Thomas “Blind Tom” Wiggins (May 25, 1849 – June 14, 1908) was an American musical prodigy on the piano. He had numerous original compositions published and had a lengthy and largely successful performing career throughout the United States. During the 19th century, he was one of the best-known American performing pianists and one of the best-known African-American musicians. Although he lived and died before autism was described, he is now regarded as an autistic savant.
Thomas Wiggins, nicknamed Blind Tom by his “handlers”, was the first African American man to perform at the White House.
He was born into a dreadful institution of American slavery in the state of Georgia. As his owner could not exploit and benefit from Thomas’ physical abilities, he took advantage of the talent that God gave to Thomas.

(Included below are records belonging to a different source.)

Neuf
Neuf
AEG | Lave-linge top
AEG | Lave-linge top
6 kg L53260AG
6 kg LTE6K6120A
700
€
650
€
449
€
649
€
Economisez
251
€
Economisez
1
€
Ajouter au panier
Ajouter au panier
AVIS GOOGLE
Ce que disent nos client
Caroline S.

Having heard Thomas play the piano, General James Neil Bethune, Thomas’ owner, allowed Thomas to have open access to the piano. Soon, Thomas was perfectly regurgitating classical piano compositions and even composing original pieces of his own. Unfortunately, Thomas was not able to develop and maintain social relationships. The autism made it difficult for the blind boy to communicate his emotions and needs. Consequently, General James took full advantage of the opportunity to exploit and control Thomas’ musical gift.
James Neil Bethune and Perry Oliver, handlers of Thomas, earned upwards of $100,000 a year, which is the equivalent of $1.5 million in today’s society. Sadly, Thomas did not receive even one cent. Instead, Oliver likened Thomas to a circus act, pointing out that Thomas was a “freak.” Some of the advertisements read, “From animal to artist.” Oliver also referred to Thomas as a baboon, monkey, and gorilla.
Historians feel that Thomas Wiggins was one of the country’s most important musical artists. However, because Thomas was African American, a slave, and disabled, his musical contributions are often ignored and minimized by mainstream historians.